Adass-Jeschurun-Synagoge on St.-Apern-Strasse in Cologne

In 1898 the Jewish community of Memel elected him their district rabbi. Carlebach thus gained his first contact with Judaism in Eastern Europe and founded the first religious school, which he directed himself. In the summer of 1904 he was appointed to Cologne. Emanuel Carlebach became rabbi of the Adass-Jeschurun ​​synagogue and director of the Jewish teachers' college in Cologne. An organ conflict in Cologne in 1906 led to the separation of part of the Orthodox Jewish community under Carlebach's leadership from the large Jewish community of Cologne.

During the First World War , Carlebach, together with Pinchas Kohn , worked as an advisor to the German military administration in Warsaw on matters relating to the administration of Jewish schools from 1916 , most recently in 1918 in the uniform of a field rabbi of the German army. One of his tasks was to convince Jewish community leaders that the enormous risk of spotted fever of the First World War required different hygiene measures than was usual up to that point in time. This is not an attack on the inner spirituality of Judaism. In Poland, Carlebach was one of the founders of the Orthodox Agudath Israel movement in 1916 .

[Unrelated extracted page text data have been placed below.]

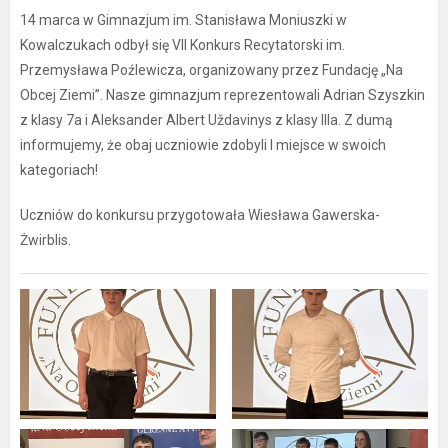
14 marca w Gimnazjum im. Stanisława Moniuszki w
Kowalczukach odbył się VII Konkurs Recytatorski im.
Przemysława Poźlewicza, organizowany przez Fundację „Na
Obcej Ziemi”. Nasze gimnazjum reprezentowali Adrian Szyszkin
z klasy 7a i Aleksander Albert Uždavinys z klasy IIIa. Z dumą
informujemy, że obaj uczniowie zdobyli I miejsce w swoich
kategoriach!
Uczniów do konkursu przygotowała Wiesława Gawerska-
Żwirblis.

After the war, he resumed service in the community and in the Jewish school system in Cologne. In 1919 he initiated the founding of a private Jewish secondary school in Cologne. The Jawne Jewish high school emerged from this in 1921 , and after the death of the first director he also took over the management of the school in addition to his two other functions. In 1924 he fell seriously ill and died of a heart attack in 1927 .

Fonts

  • Guyau's metaphysical beliefs , 1896 (dissertation)

family

Memorial plaque for the former Adass-Jeschurun-Synagoge in Cologne

Emanuel Carlebach was married to Minna Joel (1873–1948) since 1898. The two had four sons. The eldest son David Carlebach (1899–1952) was also a rabbi in Cologne and successor in his father's community from 1929 until he emigrated in 1937. Emanuel Carlebach was first buried in the Jewish cemetery in Cologne-Deckstein and reburied in 1948 in Palestine .

literature

Individual evidence

  1. ^ Hermann Genzken: The Abitur graduates of the Katharineum zu Lübeck (grammar school and secondary school) from Easter 1807 to 1907. Borchers, Lübeck 1907. (Supplement to the school program 1907) Digitized version no. 988
  2. Joseph Walk (ed.): Short biographies on the history of the Jews 1918–1945 . Saur, Munich 1988, ISBN 3-598-10477-4 , p. 53.
  3. ^ Wolfgang U. Eckart : Medicine and War. Germany 1914-1924 , Ferdinand Schöningh Verlag Paderborn 2014, p. 185, ISBN 978-3-506-75677-0 . Here also comments on the anti-Semitic character of this forced sanitation in the winter of 1917/1918.